所有人聚集在一楼大厅,刘耀文嘴里还在嘟囔个不停。

马哥太狡猾了,明明说好互换不撕的,结果趁我俩没注意就偷偷撕了。
丁程鑫抬手轻轻拍了一下他的脑袋,声音里带着些许无奈。

嗷!

喂,说话别那么冲,小鬼。自己菜就多练练。

丁哥,你怎么这样啊?马哥不也把你撕了吗?你还这么护着他。

小屁孩,你知道什么。
刘耀文撇了撇嘴,不再吱声。丁程鑫的双标实在太明显了。这时,马嘉祺兴冲冲地跑了过来,扑进丁程鑫怀里,丁程鑫也宠溺地搂住他。
阿程,我赢了。


嗯,真棒。
丁程鑫低头亲了亲他的嘴唇。

这是奖励。
略。

其他人看着两人的互动,表情都有些嫌弃(当然,师弟们不敢表露得太明显)。贺峻霖忍不住开口。
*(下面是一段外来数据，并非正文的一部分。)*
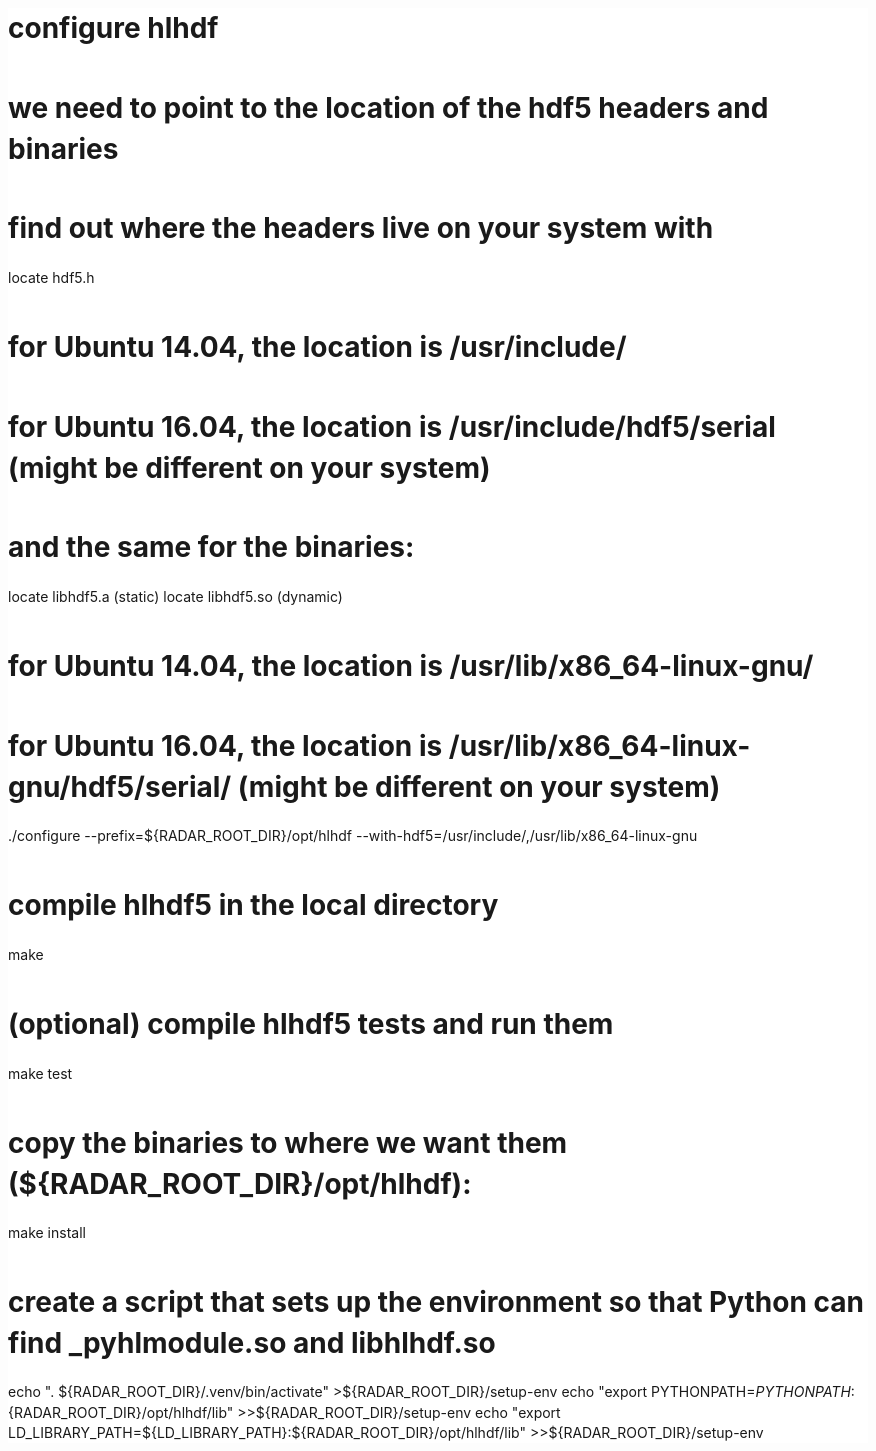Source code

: # configure hlhdf
# we need to point to the location of the hdf5 headers and binaries
# find out where the headers live on your system with 
locate hdf5.h
# for Ubuntu 14.04, the location is /usr/include/ 
# for Ubuntu 16.04, the location is /usr/include/hdf5/serial (might be different on your system)
# 
# and the same for the binaries:
locate libhdf5.a  (static)
locate libhdf5.so (dynamic)
# for Ubuntu 14.04, the location is /usr/lib/x86_64-linux-gnu/
# for Ubuntu 16.04, the location is /usr/lib/x86_64-linux-gnu/hdf5/serial/ (might be different on your system)

./configure --prefix=${RADAR_ROOT_DIR}/opt/hlhdf --with-hdf5=/usr/include/,/usr/lib/x86_64-linux-gnu

# compile hlhdf5 in the local directory
make 

# (optional) compile hlhdf5 tests and run them
make test

# copy the binaries to where we want them (${RADAR_ROOT_DIR}/opt/hlhdf):
make install

# create a script that sets up the environment so that Python can find _pyhlmodule.so and libhlhdf.so
echo ". ${RADAR_ROOT_DIR}/.venv/bin/activate" >${RADAR_ROOT_DIR}/setup-env
echo "export PYTHONPATH=${PYTHONPATH}:${RADAR_ROOT_DIR}/opt/hlhdf/lib" >>${RADAR_ROOT_DIR}/setup-env
echo "export LD_LIBRARY_PATH=${LD_LIBRARY_PATH}:${RADAR_ROOT_DIR}/opt/hlhdf/lib" >>${RADAR_ROOT_DIR}/setup-env
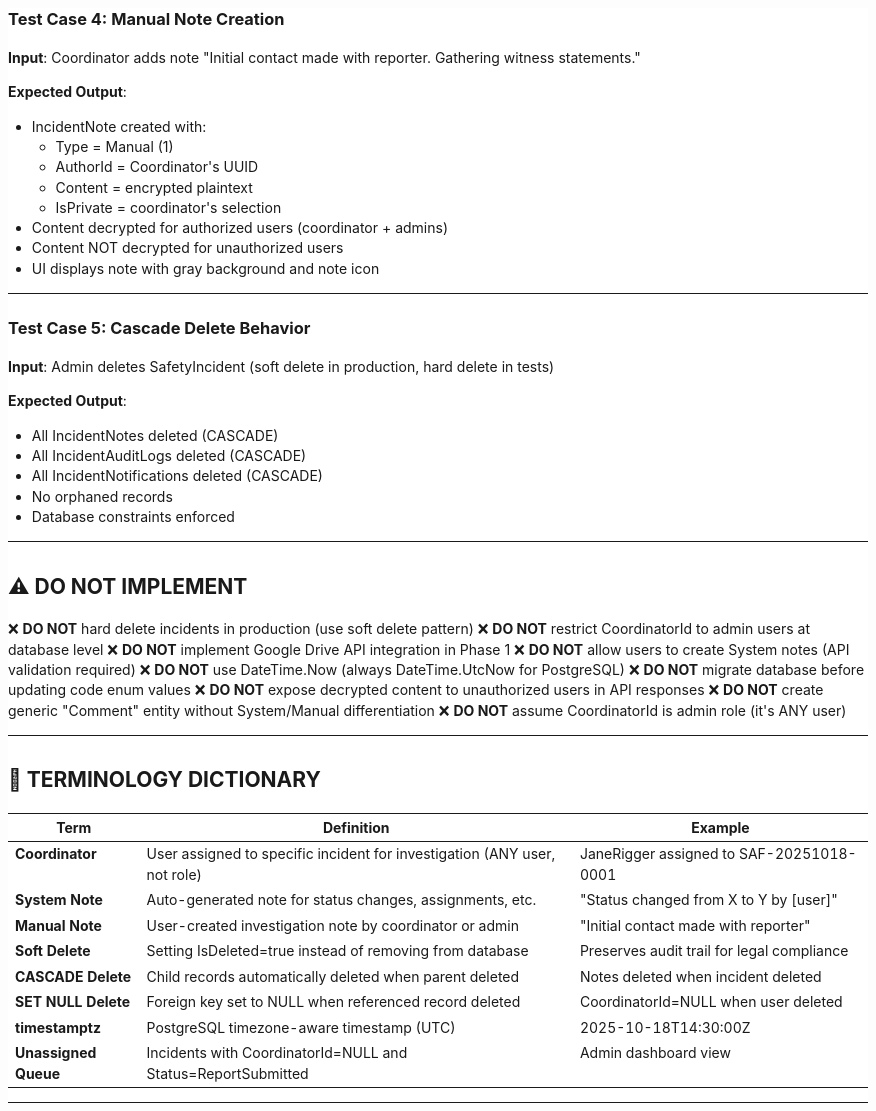 ### Test Case 4: Manual Note Creation
**Input**: Coordinator adds note "Initial contact made with reporter. Gathering witness statements."

**Expected Output**:
- IncidentNote created with:
  - Type = Manual (1)
  - AuthorId = Coordinator's UUID
  - Content = encrypted plaintext
  - IsPrivate = coordinator's selection
- Content decrypted for authorized users (coordinator + admins)
- Content NOT decrypted for unauthorized users
- UI displays note with gray background and note icon

---

### Test Case 5: Cascade Delete Behavior
**Input**: Admin deletes SafetyIncident (soft delete in production, hard delete in tests)

**Expected Output**:
- All IncidentNotes deleted (CASCADE)
- All IncidentAuditLogs deleted (CASCADE)
- All IncidentNotifications deleted (CASCADE)
- No orphaned records
- Database constraints enforced

---

## ⚠️ DO NOT IMPLEMENT

❌ **DO NOT** hard delete incidents in production (use soft delete pattern)
❌ **DO NOT** restrict CoordinatorId to admin users at database level
❌ **DO NOT** implement Google Drive API integration in Phase 1
❌ **DO NOT** allow users to create System notes (API validation required)
❌ **DO NOT** use DateTime.Now (always DateTime.UtcNow for PostgreSQL)
❌ **DO NOT** migrate database before updating code enum values
❌ **DO NOT** expose decrypted content to unauthorized users in API responses
❌ **DO NOT** create generic "Comment" entity without System/Manual differentiation
❌ **DO NOT** assume CoordinatorId is admin role (it's ANY user)

---

## 📝 TERMINOLOGY DICTIONARY

| Term | Definition | Example |
|------|------------|---------|
| **Coordinator** | User assigned to specific incident for investigation (ANY user, not role) | JaneRigger assigned to SAF-20251018-0001 |
| **System Note** | Auto-generated note for status changes, assignments, etc. | "Status changed from X to Y by [user]" |
| **Manual Note** | User-created investigation note by coordinator or admin | "Initial contact made with reporter" |
| **Soft Delete** | Setting IsDeleted=true instead of removing from database | Preserves audit trail for legal compliance |
| **CASCADE Delete** | Child records automatically deleted when parent deleted | Notes deleted when incident deleted |
| **SET NULL Delete** | Foreign key set to NULL when referenced record deleted | CoordinatorId=NULL when user deleted |
| **timestamptz** | PostgreSQL timezone-aware timestamp (UTC) | 2025-10-18T14:30:00Z |
| **Unassigned Queue** | Incidents with CoordinatorId=NULL and Status=ReportSubmitted | Admin dashboard view |

---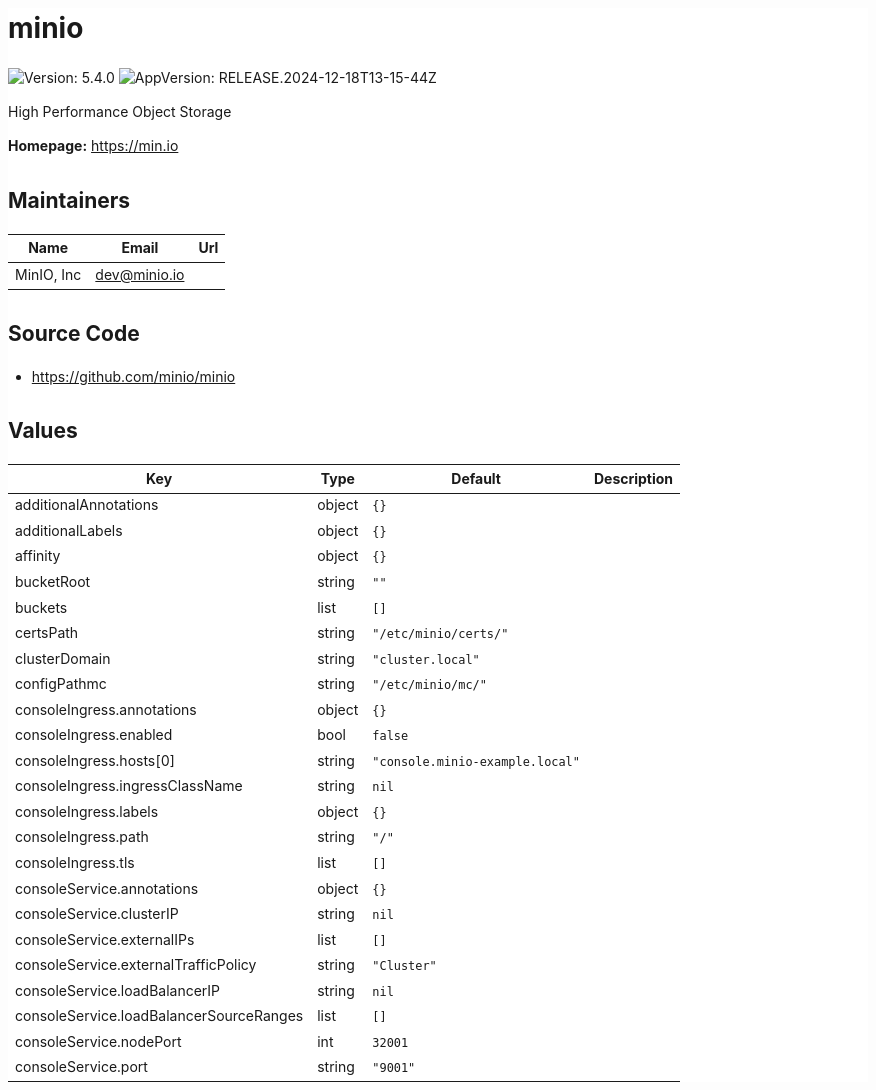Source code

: # minio

![Version: 5.4.0](https://img.shields.io/badge/Version-5.4.0-informational?style=flat-square) ![AppVersion: RELEASE.2024-12-18T13-15-44Z](https://img.shields.io/badge/AppVersion-RELEASE.2024--12--18T13--15--44Z-informational?style=flat-square)

High Performance Object Storage

**Homepage:** <https://min.io>

## Maintainers

| Name | Email | Url |
| ---- | ------ | --- |
| MinIO, Inc | <dev@minio.io> |  |

## Source Code

* <https://github.com/minio/minio>

## Values

| Key | Type | Default | Description |
|-----|------|---------|-------------|
| additionalAnnotations | object | `{}` |  |
| additionalLabels | object | `{}` |  |
| affinity | object | `{}` |  |
| bucketRoot | string | `""` |  |
| buckets | list | `[]` |  |
| certsPath | string | `"/etc/minio/certs/"` |  |
| clusterDomain | string | `"cluster.local"` |  |
| configPathmc | string | `"/etc/minio/mc/"` |  |
| consoleIngress.annotations | object | `{}` |  |
| consoleIngress.enabled | bool | `false` |  |
| consoleIngress.hosts[0] | string | `"console.minio-example.local"` |  |
| consoleIngress.ingressClassName | string | `nil` |  |
| consoleIngress.labels | object | `{}` |  |
| consoleIngress.path | string | `"/"` |  |
| consoleIngress.tls | list | `[]` |  |
| consoleService.annotations | object | `{}` |  |
| consoleService.clusterIP | string | `nil` |  |
| consoleService.externalIPs | list | `[]` |  |
| consoleService.externalTrafficPolicy | string | `"Cluster"` |  |
| consoleService.loadBalancerIP | string | `nil` |  |
| consoleService.loadBalancerSourceRanges | list | `[]` |  |
| consoleService.nodePort | int | `32001` |  |
| consoleService.port | string | `"9001"` |  |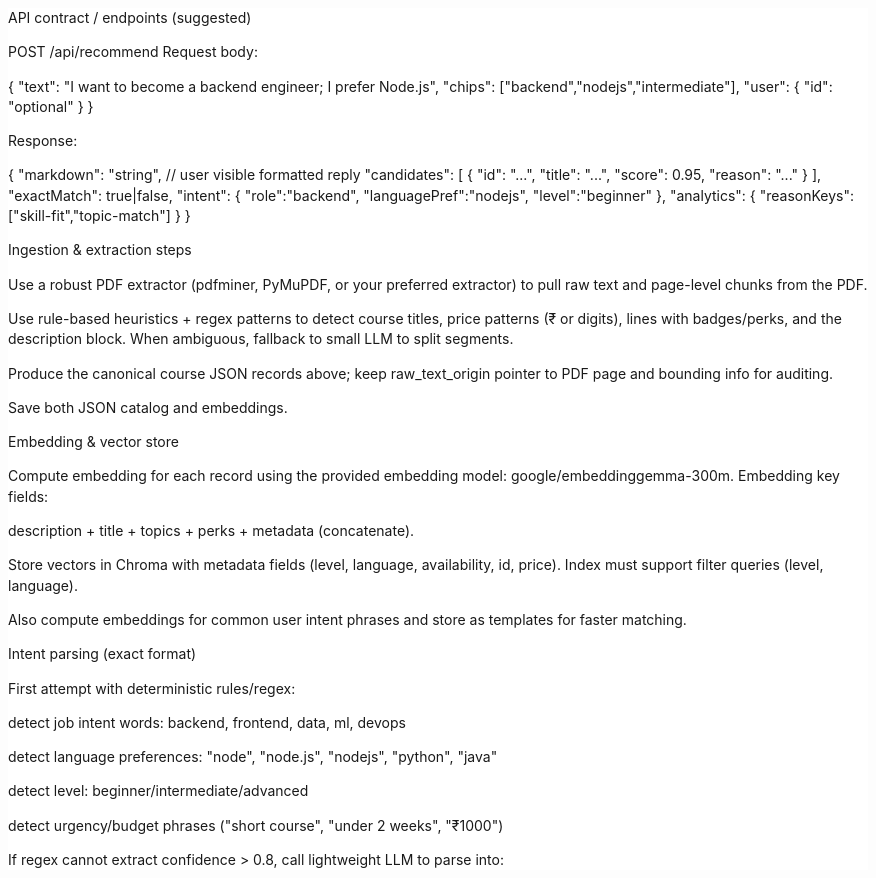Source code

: API contract / endpoints (suggested)

POST /api/recommend
Request body:

{
  "text": "I want to become a backend engineer; I prefer Node.js",
  "chips": ["backend","nodejs","intermediate"],
  "user": { "id": "optional" }
}


Response:

{
  "markdown": "string",        // user visible formatted reply
  "candidates": [ { "id": "...", "title": "...", "score": 0.95, "reason": "..." } ],
  "exactMatch": true|false,
  "intent": { "role":"backend", "languagePref":"nodejs", "level":"beginner" },
  "analytics": { "reasonKeys": ["skill-fit","topic-match"] }
}

Ingestion & extraction steps

Use a robust PDF extractor (pdfminer, PyMuPDF, or your preferred extractor) to pull raw text and page-level chunks from the PDF.

Use rule-based heuristics + regex patterns to detect course titles, price patterns (₹ or digits), lines with badges/perks, and the description block. When ambiguous, fallback to small LLM to split segments.

Produce the canonical course JSON records above; keep raw_text_origin pointer to PDF page and bounding info for auditing.

Save both JSON catalog and embeddings.

Embedding & vector store

Compute embedding for each record using the provided embedding model: google/embeddinggemma-300m. Embedding key fields:

description + title + topics + perks + metadata (concatenate).

Store vectors in Chroma with metadata fields (level, language, availability, id, price). Index must support filter queries (level, language).

Also compute embeddings for common user intent phrases and store as templates for faster matching.

Intent parsing (exact format)

First attempt with deterministic rules/regex:

detect job intent words: backend, frontend, data, ml, devops

detect language preferences: "node", "node.js", "nodejs", "python", "java"

detect level: beginner/intermediate/advanced

detect urgency/budget phrases ("short course", "under 2 weeks", "₹1000")

If regex cannot extract confidence > 0.8, call lightweight LLM to parse into:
两位大哥,还在录呢,能不能注意点?当众秀恩爱,是怕我们饿了吗?

有点。
对,怕你午饭没吃饱。

贺峻霖翻了个白眼,懒得再说话。
录制结束后回到家,大家都松了一口气。马嘉祺今天体力消耗太大,直接准备洗漱睡觉。刚躺上床,丁程鑫就凑了过来,把他揽在怀里,轻轻嗅着他的气息。马嘉祺轻轻推了推他。
阿程,今天真的好累,下次陪你,好吗?

丁程鑫依旧抱着他,没有说话。空气中弥漫着淡淡的橘子香,马嘉祺这才察觉到不对劲。
阿程,你是不是明天易感期?


嗯,有点难受。
那我去请个假,我帮你,你等一下。

马嘉祺刚想下床,就被丁程鑫拉了回来。

不用,我刚刚去问过了,导演说明天要训练,没事的,让我抱抱你就行了。我用抑制剂抗一天,没什么事。
马嘉祺皱起眉头。
不行,长期用抑制剂信息素会紊乱的,对身体不好,而且很疼。你不能这样作践自己。

丁程鑫的声音轻得几乎听不见。

可是如果不用抑制剂,那两年你是怎么熬过来的?我不想作践自己,我只是想感受一下我不在的时候你有多痛苦。你之前是A,是我强行把你标记成O的。医生说A被强行标记成O后,任何抑制剂都没有用,只能靠标记者的信息素和标记度过发情期。我还能用抑制剂,你却独自抗了两年的发情期。都怪我。
马嘉祺没有说话,眼泪却止不住地流下来。丁程鑫轻轻擦去他的泪水。

别哭,我真没事,你快睡觉吧,我去处理一下。晚安。
阿程……


就当我自找的,乖,睡觉。
你别硬撑,扛不住一定要跟我说,一定要说。


嗯,晚安。
等身边的人呼吸渐渐平稳后,丁程鑫悄悄起身拿着抑制剂去了厕所。他对着自己的静脉缓缓注射了进去。这是强效抑制剂,只能从静脉注射,效果更好,但也更疼。丁程鑫从未用过,但敖子逸曾说过马嘉祺在国外时用的就是这个。他想试试,也想替他承受那些本不该属于他的痛苦。药物刚入体内,丁程鑫便闷哼一声,跪倒在地,拳头攥得骨节泛白,脖颈上的青筋暴起。十分钟后,他终于缓过劲来,脱力般靠在墙上,苦笑着低声说道。

阿祺,原来你那么疼,但这个也没有我不相信你时你的心疼吧。
休息片刻后,他简单冲了个澡,回到床上,从背后轻轻抱住马嘉祺,慢慢睡去。马嘉祺睁开眼睛,看着丁程鑫略显苍白的脸,心疼至极。他早就原谅了丁程鑫,却不明白为什么对方还是执意如此。
阿程,就这一次,下次只要我在就不可以这样了,身体比工作重要。

随后,他也渐渐闭上眼,进入梦乡。